Camille Claudel

 

 

1864 - 1943

 

 

 

Camille s’apprête à sortir de son atelier de sculpture du quai Bourbon. Elle a mis ses beaux habits, ceux qu’elle a préservés des chats. Elle vient de quitter ses dernières sculptures, que le public ne connaît pas encore. Le regard est encore empli de la dernière création, précis et pourtant absent. Elle est indisponible à la rencontre, et la bouche ne veut pas parler.

 

Elle traine un mal être profond, de sa relation complexe à ses parents, à son frère Paul, à Rodin, à d’autres génies encore au milieu desquels elle a eu la funeste malchance de vouloir vivre, de vouloir vivre pleinement.

 

 

 

Tout enfant, elle a remplacé son frère mort à 16 mois à la place de l’ainé de la famille. Mais celle qui doit tracer la voie à sa jeune sœur et au « petit dernier » se révèle plus explorateur d’horizons artistiques nouveaux que chef de cordée avançant simplement et droit devant.

 

 

 

Elle convainc sa mère de partir à Paris. Seul son père l’encourage. Mais il ne suit pas sa famille. Camille veut se confronter aux plus grands des sculpteurs. Alfred Boucher, son premier maître, cède la place à l’encombrant Auguste Rodin. Camille a 18 ans. L’élève devient collaboratrice, inspiratrice, et bientôt créatrice à côté du maître. Il le reconnait : « Je lui ai montré où trouver de l'or, mais l'or qu'elle trouve est bien à elle ».

 

Et bientôt Rodin la gêne. Il attire la lumière et monopolise les commandes.

 

Elle doit quitter le maître.

 

Elle s’installe seul dans l’atelier du quai Bourbon.

 

Elle abandonne son maitre car il la retient, il la leste, il s’en sert. Libérée, elle s’envole et laisse ses dons uniques s’exprimer dans les mouvements les plus simples et les plus vivants qu’elle sait capter des corps de ses modèles. La grâce est là, nue et fragile. Elle ose les nus masculins réservés aux seuls hommes.

 

Telle une montgolfière qui cherche l’air en s’élevant, Camille s’éloigne de la terre des hommes.

 

 

 

Elle connait alors la misère d’un artiste sans commande, le froid de l’atelier trop vide, le mépris des artistes en place qui contestent son génie, la solitude après l’éloignement des siens et pour seule compagnie, celle de ses chats.

 

Son mal de vivre, sa tension pour exister comme artiste viennent à bout de sa résistance.

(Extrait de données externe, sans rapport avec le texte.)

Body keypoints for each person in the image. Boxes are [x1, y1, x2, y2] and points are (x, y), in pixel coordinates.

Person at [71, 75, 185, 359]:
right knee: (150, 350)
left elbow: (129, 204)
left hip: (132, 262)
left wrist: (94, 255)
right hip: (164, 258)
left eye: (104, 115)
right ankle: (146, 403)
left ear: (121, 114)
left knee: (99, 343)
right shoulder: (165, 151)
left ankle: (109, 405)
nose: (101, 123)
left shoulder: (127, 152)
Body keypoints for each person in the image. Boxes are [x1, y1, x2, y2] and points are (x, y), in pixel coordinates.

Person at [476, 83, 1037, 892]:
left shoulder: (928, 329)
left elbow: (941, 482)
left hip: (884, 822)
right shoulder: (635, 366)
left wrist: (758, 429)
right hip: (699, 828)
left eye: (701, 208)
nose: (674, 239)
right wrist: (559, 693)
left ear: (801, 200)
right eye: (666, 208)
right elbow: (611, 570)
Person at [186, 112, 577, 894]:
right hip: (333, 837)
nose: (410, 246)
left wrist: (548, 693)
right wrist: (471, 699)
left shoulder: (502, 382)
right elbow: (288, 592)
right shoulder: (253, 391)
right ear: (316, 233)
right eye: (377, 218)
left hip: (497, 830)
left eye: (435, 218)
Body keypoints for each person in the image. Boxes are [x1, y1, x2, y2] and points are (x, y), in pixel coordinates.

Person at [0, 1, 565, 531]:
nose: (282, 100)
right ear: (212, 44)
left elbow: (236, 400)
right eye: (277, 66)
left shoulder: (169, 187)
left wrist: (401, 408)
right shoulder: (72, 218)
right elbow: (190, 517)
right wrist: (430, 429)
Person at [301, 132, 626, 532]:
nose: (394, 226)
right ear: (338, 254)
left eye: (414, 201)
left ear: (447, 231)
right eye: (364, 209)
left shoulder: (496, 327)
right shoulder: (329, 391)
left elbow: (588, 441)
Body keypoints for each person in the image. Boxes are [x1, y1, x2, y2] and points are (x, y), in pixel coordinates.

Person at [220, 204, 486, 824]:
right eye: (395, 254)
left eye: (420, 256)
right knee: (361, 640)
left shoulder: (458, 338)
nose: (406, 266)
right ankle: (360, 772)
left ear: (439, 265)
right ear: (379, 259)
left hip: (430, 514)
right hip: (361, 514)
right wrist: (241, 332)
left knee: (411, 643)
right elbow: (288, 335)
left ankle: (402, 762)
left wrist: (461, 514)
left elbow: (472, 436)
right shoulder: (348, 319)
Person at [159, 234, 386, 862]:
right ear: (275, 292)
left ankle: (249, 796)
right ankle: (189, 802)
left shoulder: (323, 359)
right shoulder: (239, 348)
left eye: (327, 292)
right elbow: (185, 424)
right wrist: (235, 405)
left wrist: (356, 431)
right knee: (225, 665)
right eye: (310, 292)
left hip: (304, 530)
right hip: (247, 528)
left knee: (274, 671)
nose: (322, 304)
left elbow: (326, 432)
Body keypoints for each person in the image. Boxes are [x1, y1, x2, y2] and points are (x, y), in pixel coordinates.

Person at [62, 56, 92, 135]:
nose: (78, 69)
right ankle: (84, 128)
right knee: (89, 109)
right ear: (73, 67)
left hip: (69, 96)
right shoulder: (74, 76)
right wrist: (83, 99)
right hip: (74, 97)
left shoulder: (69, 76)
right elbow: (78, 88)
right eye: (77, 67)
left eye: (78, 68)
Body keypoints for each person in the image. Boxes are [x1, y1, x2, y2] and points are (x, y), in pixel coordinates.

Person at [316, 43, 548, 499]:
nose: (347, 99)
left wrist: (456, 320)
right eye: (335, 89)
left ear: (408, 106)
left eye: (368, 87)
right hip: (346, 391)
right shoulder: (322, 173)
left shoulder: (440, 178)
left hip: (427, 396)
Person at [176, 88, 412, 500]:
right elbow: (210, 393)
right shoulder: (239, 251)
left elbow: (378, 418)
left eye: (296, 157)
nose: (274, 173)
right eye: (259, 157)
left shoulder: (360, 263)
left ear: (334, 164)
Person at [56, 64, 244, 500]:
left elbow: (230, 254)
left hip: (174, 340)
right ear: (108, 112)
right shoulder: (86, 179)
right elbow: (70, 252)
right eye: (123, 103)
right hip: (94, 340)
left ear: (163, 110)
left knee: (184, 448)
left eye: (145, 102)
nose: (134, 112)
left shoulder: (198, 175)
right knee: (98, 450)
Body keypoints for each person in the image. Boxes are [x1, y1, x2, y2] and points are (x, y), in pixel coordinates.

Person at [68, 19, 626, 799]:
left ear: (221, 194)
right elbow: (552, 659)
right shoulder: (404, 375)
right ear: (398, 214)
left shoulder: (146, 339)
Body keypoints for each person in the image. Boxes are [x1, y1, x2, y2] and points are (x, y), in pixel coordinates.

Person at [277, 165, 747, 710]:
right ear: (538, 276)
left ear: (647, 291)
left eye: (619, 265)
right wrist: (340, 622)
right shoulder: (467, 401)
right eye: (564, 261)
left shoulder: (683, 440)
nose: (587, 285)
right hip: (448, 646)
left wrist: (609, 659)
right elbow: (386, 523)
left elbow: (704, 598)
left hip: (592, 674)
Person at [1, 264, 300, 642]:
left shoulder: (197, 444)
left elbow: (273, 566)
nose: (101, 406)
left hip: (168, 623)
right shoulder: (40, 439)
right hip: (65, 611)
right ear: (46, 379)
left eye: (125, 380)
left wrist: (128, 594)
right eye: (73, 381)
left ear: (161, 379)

Elle se retire involontairement. Internée à la demande de sa famille pendant près de 30 ans car atteinte de paranoïa, cette maladie de la relation aux autres, la puissance créatrice s’éteint en elle et disparait.

 

 

 

Les soutiens trop discrets de Paul et de quelques amis ne compensent pas les silences de son père mort et de sa mère enfermée dans sa propre douleur, et elle meurt seule, pauvre et affamée, au cœur de la seconde guerre mondiale qui l’ensevelit à jamais, laissant son œuvre joyeuse et solaire comme un témoignage de l’infini qu’elle voulait atteindre.